Background:  To evaluate role of very early viral response in predicting sustained virological response rates to hepatitis C virus (HCV) therapy. Per protocol, 55 HIV/HCV-co-infected and 77 HCV-mono-infected patients completed HCV treatment.

Methods:  For all HIV/HCV-co-infected patients, mean CD4 count was 496 and they were treated for 24 to 48 weeks depending on genotype. Virological response was assessed at weeks 4 (very early viral response), 12 (early viral response), and 24, at end of treatment, and 24 weeks post-completion of treatment (sustained virological response). The primary endpoint was defined as undetectable HCV RNA at 24 weeks post-treatment completion.
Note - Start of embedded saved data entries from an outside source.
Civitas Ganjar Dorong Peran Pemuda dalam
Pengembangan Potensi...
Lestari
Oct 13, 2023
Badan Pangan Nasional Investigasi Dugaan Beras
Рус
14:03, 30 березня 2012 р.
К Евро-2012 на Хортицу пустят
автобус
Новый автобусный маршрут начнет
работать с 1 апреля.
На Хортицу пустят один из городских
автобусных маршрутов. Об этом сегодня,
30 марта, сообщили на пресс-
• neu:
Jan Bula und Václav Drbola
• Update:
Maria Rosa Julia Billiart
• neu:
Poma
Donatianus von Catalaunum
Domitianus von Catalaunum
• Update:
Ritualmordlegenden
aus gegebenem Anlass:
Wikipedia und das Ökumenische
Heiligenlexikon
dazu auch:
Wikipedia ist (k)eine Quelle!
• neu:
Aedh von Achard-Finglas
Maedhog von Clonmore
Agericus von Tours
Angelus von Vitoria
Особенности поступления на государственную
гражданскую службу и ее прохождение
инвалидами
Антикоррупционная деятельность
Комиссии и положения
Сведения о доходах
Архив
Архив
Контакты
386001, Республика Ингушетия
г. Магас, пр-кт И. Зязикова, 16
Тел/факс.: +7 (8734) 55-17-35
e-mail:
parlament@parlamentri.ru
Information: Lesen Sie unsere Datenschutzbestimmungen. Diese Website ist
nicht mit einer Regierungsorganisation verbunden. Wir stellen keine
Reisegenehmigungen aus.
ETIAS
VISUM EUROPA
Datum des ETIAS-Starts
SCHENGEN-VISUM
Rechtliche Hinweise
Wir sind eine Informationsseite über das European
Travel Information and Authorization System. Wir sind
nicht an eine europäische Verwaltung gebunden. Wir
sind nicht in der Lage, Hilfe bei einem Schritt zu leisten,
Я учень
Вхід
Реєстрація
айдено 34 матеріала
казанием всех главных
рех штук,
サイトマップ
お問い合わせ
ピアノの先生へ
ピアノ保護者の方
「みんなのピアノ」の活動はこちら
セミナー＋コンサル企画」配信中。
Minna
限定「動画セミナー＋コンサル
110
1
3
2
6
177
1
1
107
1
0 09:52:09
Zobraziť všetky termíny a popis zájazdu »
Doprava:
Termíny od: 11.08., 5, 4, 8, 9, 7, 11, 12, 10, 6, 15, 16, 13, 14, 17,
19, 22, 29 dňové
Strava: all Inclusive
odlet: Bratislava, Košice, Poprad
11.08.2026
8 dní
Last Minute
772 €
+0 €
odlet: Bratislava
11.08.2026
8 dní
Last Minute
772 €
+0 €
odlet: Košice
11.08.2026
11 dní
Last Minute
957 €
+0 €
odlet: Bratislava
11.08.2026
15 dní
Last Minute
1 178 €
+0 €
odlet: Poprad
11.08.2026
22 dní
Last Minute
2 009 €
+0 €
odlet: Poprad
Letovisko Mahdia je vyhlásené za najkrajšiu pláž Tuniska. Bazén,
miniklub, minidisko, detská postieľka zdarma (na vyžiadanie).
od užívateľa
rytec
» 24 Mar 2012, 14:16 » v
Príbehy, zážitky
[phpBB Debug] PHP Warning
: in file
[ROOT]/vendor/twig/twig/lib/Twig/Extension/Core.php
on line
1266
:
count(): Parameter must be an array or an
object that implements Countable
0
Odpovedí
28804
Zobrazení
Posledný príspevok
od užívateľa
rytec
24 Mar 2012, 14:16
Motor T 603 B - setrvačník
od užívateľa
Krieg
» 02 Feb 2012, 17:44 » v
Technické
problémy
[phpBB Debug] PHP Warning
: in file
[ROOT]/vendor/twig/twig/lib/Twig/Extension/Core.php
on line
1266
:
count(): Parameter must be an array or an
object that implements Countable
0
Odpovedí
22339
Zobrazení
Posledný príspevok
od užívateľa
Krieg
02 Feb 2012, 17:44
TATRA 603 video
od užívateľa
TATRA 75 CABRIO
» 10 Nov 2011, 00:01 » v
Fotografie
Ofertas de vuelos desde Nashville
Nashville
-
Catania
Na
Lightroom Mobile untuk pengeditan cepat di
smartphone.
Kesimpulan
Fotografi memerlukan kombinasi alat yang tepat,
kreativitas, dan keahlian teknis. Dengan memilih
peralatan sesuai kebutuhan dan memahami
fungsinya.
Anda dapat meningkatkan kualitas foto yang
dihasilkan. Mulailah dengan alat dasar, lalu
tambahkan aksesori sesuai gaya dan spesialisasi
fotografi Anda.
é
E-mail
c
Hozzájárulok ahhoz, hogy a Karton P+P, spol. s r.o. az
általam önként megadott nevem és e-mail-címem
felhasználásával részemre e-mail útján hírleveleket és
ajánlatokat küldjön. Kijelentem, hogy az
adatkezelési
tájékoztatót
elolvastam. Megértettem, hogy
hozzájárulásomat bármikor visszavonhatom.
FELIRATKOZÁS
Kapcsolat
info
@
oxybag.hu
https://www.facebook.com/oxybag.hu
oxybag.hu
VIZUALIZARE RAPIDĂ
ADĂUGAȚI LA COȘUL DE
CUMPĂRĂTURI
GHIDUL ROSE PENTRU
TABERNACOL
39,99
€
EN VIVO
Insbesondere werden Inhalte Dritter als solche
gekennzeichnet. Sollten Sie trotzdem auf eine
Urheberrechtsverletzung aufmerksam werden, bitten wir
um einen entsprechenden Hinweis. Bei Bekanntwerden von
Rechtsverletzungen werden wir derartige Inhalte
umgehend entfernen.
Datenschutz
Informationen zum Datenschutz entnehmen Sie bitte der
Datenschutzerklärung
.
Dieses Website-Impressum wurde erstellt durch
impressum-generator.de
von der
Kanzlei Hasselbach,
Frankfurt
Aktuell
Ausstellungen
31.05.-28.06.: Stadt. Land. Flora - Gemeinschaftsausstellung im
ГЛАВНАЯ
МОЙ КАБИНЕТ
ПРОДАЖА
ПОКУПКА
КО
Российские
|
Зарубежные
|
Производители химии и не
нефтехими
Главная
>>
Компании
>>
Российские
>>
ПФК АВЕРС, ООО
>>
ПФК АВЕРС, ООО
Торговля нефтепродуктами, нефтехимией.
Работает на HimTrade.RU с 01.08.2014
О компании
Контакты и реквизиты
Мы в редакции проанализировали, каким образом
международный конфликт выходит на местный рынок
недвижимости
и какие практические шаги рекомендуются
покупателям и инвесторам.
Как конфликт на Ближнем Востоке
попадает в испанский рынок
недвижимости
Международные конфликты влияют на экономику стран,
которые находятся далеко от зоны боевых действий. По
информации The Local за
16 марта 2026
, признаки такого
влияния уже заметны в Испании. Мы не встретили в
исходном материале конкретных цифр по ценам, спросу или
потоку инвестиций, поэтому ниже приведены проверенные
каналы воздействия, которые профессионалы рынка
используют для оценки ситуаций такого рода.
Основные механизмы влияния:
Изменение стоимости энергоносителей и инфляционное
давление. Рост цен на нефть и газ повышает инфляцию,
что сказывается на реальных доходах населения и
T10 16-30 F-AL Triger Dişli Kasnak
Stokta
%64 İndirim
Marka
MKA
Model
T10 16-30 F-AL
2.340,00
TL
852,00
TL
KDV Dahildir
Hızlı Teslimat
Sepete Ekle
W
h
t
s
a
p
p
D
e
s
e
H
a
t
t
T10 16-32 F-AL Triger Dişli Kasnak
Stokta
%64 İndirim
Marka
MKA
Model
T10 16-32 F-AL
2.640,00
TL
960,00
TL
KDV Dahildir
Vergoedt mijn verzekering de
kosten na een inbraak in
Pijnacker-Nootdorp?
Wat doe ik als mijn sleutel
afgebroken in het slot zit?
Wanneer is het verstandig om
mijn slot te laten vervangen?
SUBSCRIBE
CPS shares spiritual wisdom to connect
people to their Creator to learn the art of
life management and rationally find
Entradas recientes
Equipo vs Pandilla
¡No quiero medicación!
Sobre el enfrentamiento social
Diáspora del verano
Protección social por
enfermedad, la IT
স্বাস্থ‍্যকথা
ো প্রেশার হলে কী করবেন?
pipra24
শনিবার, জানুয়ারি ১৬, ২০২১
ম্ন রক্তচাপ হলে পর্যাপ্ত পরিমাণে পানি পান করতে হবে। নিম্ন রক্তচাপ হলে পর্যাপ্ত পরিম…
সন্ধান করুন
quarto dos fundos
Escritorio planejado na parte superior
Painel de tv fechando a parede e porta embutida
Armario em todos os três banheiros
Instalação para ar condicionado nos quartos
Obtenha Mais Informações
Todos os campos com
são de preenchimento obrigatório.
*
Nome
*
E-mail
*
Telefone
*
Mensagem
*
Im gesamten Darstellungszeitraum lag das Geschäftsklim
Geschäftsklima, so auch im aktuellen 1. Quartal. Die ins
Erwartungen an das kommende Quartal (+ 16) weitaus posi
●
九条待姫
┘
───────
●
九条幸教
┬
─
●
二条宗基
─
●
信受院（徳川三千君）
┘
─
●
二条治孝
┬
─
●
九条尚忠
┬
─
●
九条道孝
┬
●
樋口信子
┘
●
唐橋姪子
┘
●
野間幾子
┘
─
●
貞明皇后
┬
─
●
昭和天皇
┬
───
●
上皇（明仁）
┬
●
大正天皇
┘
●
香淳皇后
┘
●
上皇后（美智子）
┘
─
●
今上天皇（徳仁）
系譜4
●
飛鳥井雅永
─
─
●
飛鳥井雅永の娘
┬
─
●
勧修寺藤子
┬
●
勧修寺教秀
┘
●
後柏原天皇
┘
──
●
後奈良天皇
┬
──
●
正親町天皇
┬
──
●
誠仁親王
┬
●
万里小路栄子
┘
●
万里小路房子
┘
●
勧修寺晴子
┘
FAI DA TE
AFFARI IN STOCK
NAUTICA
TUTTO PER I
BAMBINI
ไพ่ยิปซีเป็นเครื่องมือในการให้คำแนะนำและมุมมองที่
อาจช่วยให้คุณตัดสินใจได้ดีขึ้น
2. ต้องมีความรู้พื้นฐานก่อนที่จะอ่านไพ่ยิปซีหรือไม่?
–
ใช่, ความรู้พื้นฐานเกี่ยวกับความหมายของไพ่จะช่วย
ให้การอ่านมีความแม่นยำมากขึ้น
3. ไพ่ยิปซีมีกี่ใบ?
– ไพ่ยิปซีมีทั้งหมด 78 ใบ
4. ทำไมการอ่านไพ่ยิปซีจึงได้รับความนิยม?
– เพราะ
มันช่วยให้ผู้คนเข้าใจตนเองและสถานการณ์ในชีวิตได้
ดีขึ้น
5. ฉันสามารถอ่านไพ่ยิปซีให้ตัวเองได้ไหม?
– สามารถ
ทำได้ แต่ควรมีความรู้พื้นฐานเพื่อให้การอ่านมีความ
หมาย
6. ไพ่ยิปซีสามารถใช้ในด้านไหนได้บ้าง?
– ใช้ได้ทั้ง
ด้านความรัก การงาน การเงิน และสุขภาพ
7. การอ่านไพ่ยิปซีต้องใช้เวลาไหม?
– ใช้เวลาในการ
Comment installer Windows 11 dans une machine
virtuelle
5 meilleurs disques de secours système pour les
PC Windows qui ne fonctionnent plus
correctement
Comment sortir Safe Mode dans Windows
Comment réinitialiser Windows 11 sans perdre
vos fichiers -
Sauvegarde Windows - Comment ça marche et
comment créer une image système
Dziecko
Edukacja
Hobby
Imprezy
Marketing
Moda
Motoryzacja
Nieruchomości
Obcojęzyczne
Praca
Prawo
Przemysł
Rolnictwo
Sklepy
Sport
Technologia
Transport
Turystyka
Results:  Of the co-infected patients, 56% were on HAART. The majority were male; and 67% achieved sustained virological response (43% genotype 1/4; 82% genotype 2/3), whereas 84% in HCV-mono-infected patients achieved sustained virological response rates (67% genotype 1/4; 94% genotype 2/3). Of co-infected patients, 37 achieved a HCV RNA decline >2 log₁₀, or achieved undetectable levels compared with baseline by week 4. The positive predictive value of very early viral response (week 4) for HIV/HCV-co-infected patients was 92%, the negative predictive value was 88%. Within the mono-infected group, 61 patients achieved a very early viral response; with a positive predictive value of very early viral response of 94%, and a negative predictive value of 83%.

Conclusions:  Achievement of a significant decline in HCV RNA at week 4 is predictive of sustained virological response in this cohort of patients. This may be used to guide optimal treatment duration in patient groups. More significantly, the data serve to highlight the fact that the subgroup of patients who once achieve a very early viral response should be actively supported to complete HCV treatment with full-dose therapy, especially for those HCV/HIV patients infected with G2/3 disease for whom 6 months’ full-dose therapy may be sufficient to obtain a sustained virological response.